Sonya Proctor, director of the Surface Division for the Office of Security Policy and Industry Engagement at TSA, told lawmakers at a Feb. 26 House Homeland Security Committee hearing that her pipeline security workforce is largely reliant on other federal entities within TSA and the Department of Homeland Security for cybersecurity resources.

"We have [no employees] that have specific cybersecurity expertise," Proctor said. "They do have pipeline expertise, but not cybersecurity expertise."

Proctor said that TSA coordinates with the Cybersecurity and Infrastructure Security Agency (CISA) for cybersecurity assessments and technical guidance. A planned merger with the Security Operations Office will allow the Pipeline Security Program to draw support from a 200-strong pool of transportation security field inspectors. However, those inspectors will be responsible for working on all surface transportation security. Proctor could not provide any figures around how many would be assigned to work on pipeline security full-time or part-time.

"We think the pipeline section is going to require specialized training, so we are going to put those people in there, provide the training and make sure that they are qualified to go out and do those assessments," said Proctor. "We've not arrived at a final number yet, we're still working on the some of the staffing issues for the shifting of personnel."

A 2018 Government Accountability Office report found that staffing levels at the Pipeline Security Program have fluctuated between as high as 14 and as low as one since 2010. It also found the TSA did not have a strategic workforce plan to identify skills and competencies -- such as cybersecurity expertise -- needed to carry out its mission.

Neil Chatterjee, chairman of the Federal Energy Regulatory Committee, has publicly called for an agency with stronger rule-making authority than TSA to take over the pipeline security function, although he recently told a Senate panel that he's since adopted a wait-and-see attitude.

In December 2018, TSA rolled out a cybersecurity road map to guide the organization's strategy over the next five years that calls for the organization's IT personnel to conduct more targeted risk assessment and mitigation for internal systems, embrace information sharing and develop detailed response and recovery plans based on past experience.
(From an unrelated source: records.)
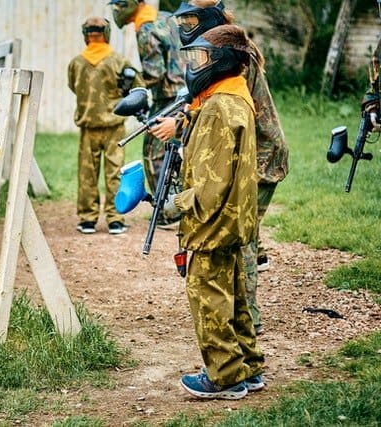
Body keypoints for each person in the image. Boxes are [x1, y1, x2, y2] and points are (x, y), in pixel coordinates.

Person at [150, 0, 290, 334]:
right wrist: (181, 120)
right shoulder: (217, 47)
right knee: (239, 237)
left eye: (192, 18)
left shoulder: (234, 53)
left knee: (239, 241)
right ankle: (240, 317)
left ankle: (246, 324)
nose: (187, 25)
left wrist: (180, 125)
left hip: (258, 158)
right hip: (243, 152)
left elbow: (225, 109)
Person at [159, 24, 265, 400]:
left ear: (220, 62)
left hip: (214, 220)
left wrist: (177, 204)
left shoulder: (220, 107)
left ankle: (224, 375)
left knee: (208, 292)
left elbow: (211, 181)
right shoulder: (235, 98)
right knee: (234, 290)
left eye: (201, 58)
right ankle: (248, 367)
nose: (195, 66)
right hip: (235, 217)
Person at [108, 0, 185, 228]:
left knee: (154, 153)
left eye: (119, 4)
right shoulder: (166, 18)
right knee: (180, 151)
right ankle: (181, 203)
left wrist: (131, 84)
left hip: (168, 99)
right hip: (186, 95)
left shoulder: (146, 29)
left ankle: (169, 212)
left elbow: (155, 74)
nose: (116, 10)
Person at [68, 16, 144, 235]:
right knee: (114, 173)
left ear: (86, 35)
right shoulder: (119, 61)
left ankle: (87, 220)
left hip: (88, 126)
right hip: (114, 127)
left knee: (87, 174)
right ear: (107, 34)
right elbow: (137, 89)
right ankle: (115, 219)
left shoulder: (76, 62)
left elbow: (73, 86)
The road map also indicates the organization views CISA as a major partner in any information security efforts, something Proctor reiterated to reporters after the hearing.
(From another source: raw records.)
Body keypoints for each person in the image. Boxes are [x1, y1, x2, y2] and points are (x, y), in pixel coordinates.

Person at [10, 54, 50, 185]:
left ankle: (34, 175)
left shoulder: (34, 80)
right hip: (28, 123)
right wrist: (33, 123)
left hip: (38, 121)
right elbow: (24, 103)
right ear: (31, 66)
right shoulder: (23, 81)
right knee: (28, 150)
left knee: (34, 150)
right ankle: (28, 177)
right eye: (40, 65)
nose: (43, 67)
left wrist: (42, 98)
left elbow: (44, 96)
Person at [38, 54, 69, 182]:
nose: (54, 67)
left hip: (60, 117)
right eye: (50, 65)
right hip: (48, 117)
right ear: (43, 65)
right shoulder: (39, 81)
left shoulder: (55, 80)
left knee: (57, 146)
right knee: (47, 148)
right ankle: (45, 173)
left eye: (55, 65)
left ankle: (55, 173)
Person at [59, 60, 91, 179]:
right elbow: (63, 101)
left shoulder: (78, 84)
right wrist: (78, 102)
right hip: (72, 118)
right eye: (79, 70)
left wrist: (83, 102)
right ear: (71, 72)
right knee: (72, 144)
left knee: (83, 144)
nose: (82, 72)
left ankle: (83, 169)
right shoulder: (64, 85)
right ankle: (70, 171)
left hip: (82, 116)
"The cyber piece is going to reside primarily with CISA. They are the experts for DHS," said Proctor, adding that a hiring blitz for cyber-focused workers at TSA was not "in the immediate plans."

During the hearing, Rep. Jim Langevin (D-R.I.) called the lack of employees with cybersecurity background in the Pipeline Security Program "troubling." In a statement to FCW after the hearing, Langevin said that support from CISA was "appropriate," but as a transportation-specific agency, TSA "needs to have some level of in-house cybersecurity expertise."

"It is incumbent on TSA to come to the table with an understanding of the unique cybersecurity challenges faced in the sector," Langevin said. "I hope TSA will take the opportunity provided by the Cybersecurity Road Map and the forthcoming implementation plan to reassess what resources, including personnel, it needs to adequately coordinate protection of our pipelines, rail networks, and other surface transportation infrastructure."

Bob Kolasky, director of the National Risk Management Center at CISA, said the center's work defining national critical functions throughout the United States is expected to be finalized in April, and it has already flagged pipeline security as one area requiring higher prioritization from the federal government. He said his organization works with TSA to plan and implement validated architecture design reviews for pipeline networks and systems and that both groups rely on each other for specialized knowledge.

We're "having [both groups] work together to plan the assessment and then go out and do that collectively, so the teams that are doing the assessments are our experts on the assessments and control systems and business processes related to cyber and they're the experts on pipelines," Kolasky said.

Some lawmakers would rather shift responsibility for pipeline security out of TSA. Sens. John Cornyn (R-Texas) and Martin Heinrich (D-N.M.) are co-sponsoring a bill that would give the Department of Energy ultimate responsibility for pipelines.